By Bassam Alousi, Director-Technology, White Clarke Group
Due to the global finance market regulations, Banks and Financial Institutions are forced to comply with several regulatory requirements. In the past, these regulatory requirements were specific to the Banking and Financing Organizations.
In the past few years, many financial institutions have been outsourcing several functions to external service provider (ASP-Application Service Provider, SaaS-Software as a Service, or Cloud Service Provider). These financial functions are not limited to: accounting (receivable, payable), financing (loan origination and contract management), document management, IT (network, storage, backup, hosting, co-location) and payroll. Due to the delegation and outsourcing of these financial functions, the financial institutions not only depend on the quality and accuracy of these financial transactions, they depend on the service provider to securely process and store the confidential and sensitive information (such as customer personal information). Lately, the service providers are being requested to go through increased compliance requirements to demonstrate a controlled environment for the outsourced functions. Three years ago, the Consumer Financial Protection Bureau (CFPB) announced that it expects supervised banks and non-banks to oversee their business relationships with service providers in a manner that ensures compliance with Federal consumer financial law which is designed to protect the interest of consumers and avoid consumer harm.

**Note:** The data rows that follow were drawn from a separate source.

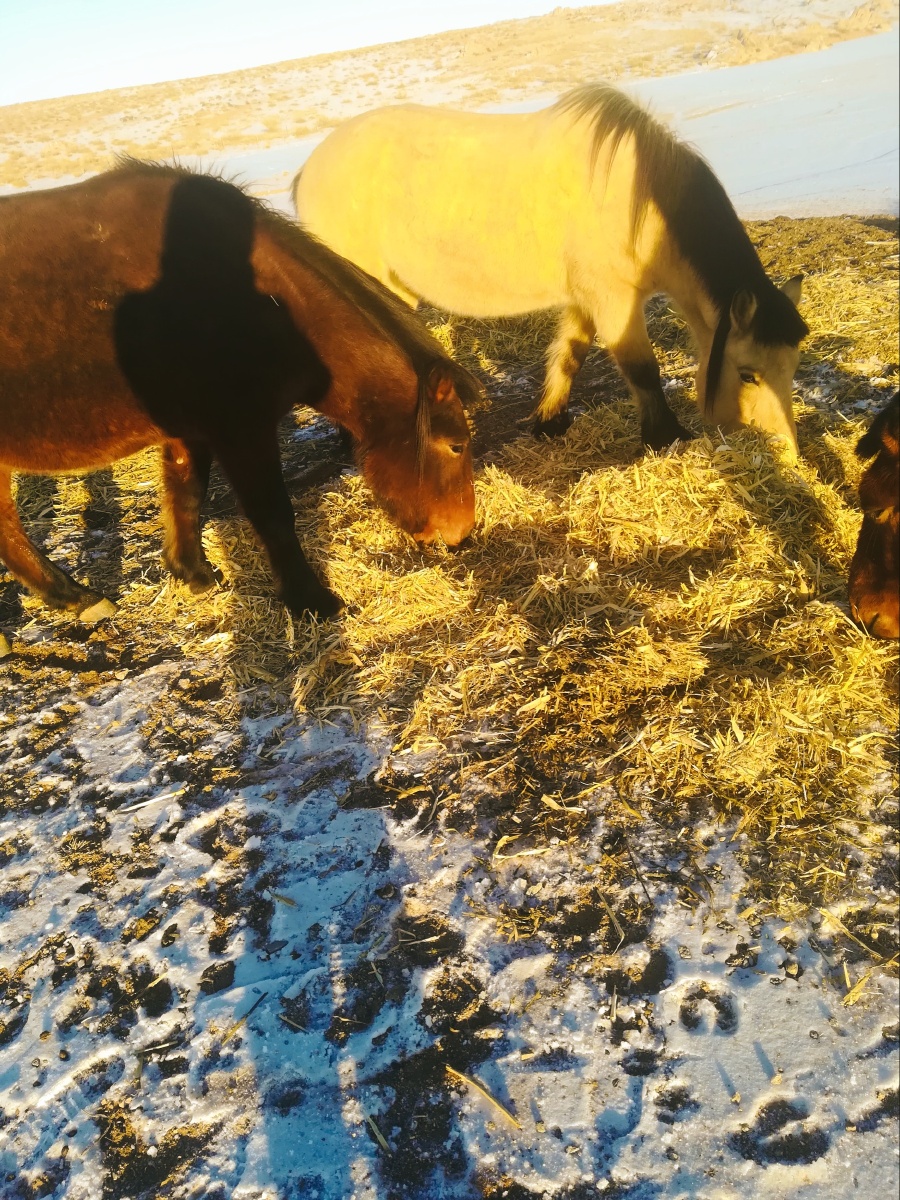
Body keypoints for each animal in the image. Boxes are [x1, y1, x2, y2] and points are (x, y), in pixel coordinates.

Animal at [0, 162, 477, 623]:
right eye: (456, 445)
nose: (462, 535)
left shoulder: (191, 430)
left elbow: (187, 492)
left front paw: (193, 573)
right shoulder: (241, 431)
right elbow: (273, 515)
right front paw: (311, 601)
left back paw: (76, 599)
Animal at [293, 86, 808, 451]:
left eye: (793, 365)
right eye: (748, 374)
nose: (785, 451)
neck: (642, 199)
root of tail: (308, 169)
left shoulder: (587, 299)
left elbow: (569, 356)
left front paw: (548, 421)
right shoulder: (615, 300)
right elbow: (643, 369)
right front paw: (665, 437)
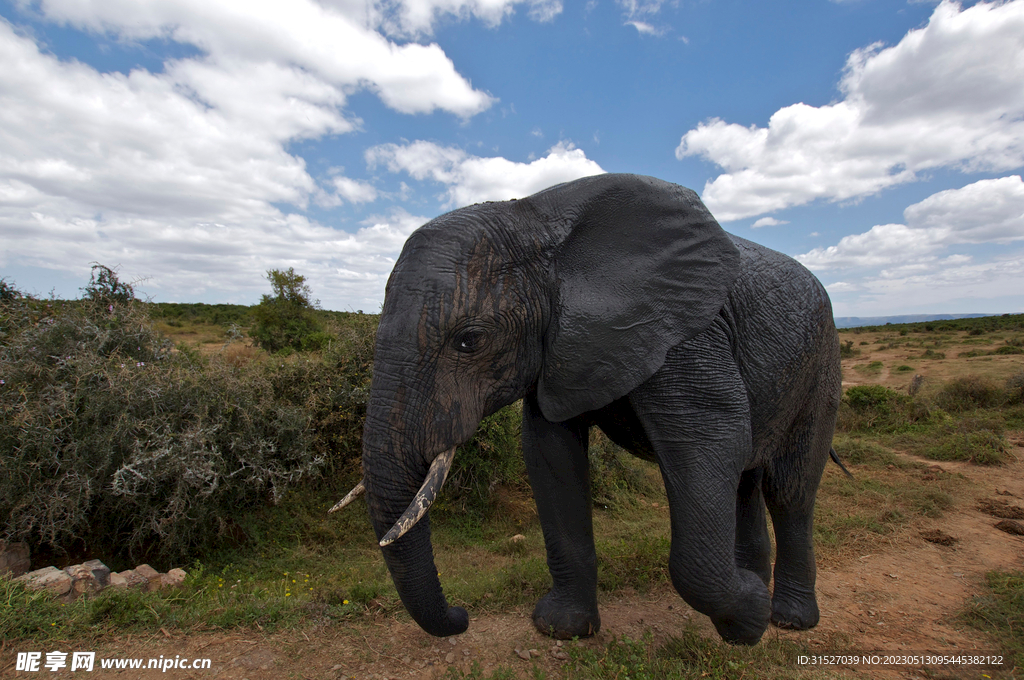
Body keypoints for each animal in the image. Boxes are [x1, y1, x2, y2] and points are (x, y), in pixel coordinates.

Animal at [331, 173, 843, 647]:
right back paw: (756, 583)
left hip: (823, 364)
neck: (536, 221)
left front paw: (750, 621)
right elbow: (550, 456)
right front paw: (563, 629)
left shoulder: (689, 332)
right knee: (746, 482)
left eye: (469, 340)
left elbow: (709, 443)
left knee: (789, 490)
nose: (461, 615)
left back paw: (788, 619)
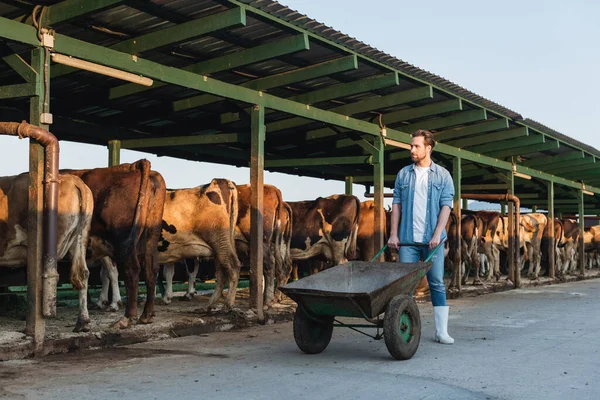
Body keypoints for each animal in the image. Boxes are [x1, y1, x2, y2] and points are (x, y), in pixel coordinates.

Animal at [67, 159, 165, 328]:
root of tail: (135, 166)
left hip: (122, 236)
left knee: (132, 269)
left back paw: (127, 317)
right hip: (151, 236)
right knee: (151, 269)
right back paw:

A major part of theses regulatory requirements can be satisfied by SSAE 16 SOC 1 which is produced by an independent audit firm. SSAE 16 is playing an important role for the external service provider by providing the credibility, trust and compliance standard with the banks or financial institutions. In simple words SOC 1 audit tells the bank of the service provider is doing what they promised. In technical terms, the SOC 1 reports includes a review and audit to the following major areas:
1. Control Environment: This is foundation of other areas of internal control; it sets the tone of the organization and influences the control consciousness of its personnel. The component of the control environment factors include Integrity and Ethical Values, management’s commitment to competence, organizational structure (assignment of authority and responsibility), and oversight and directions from management.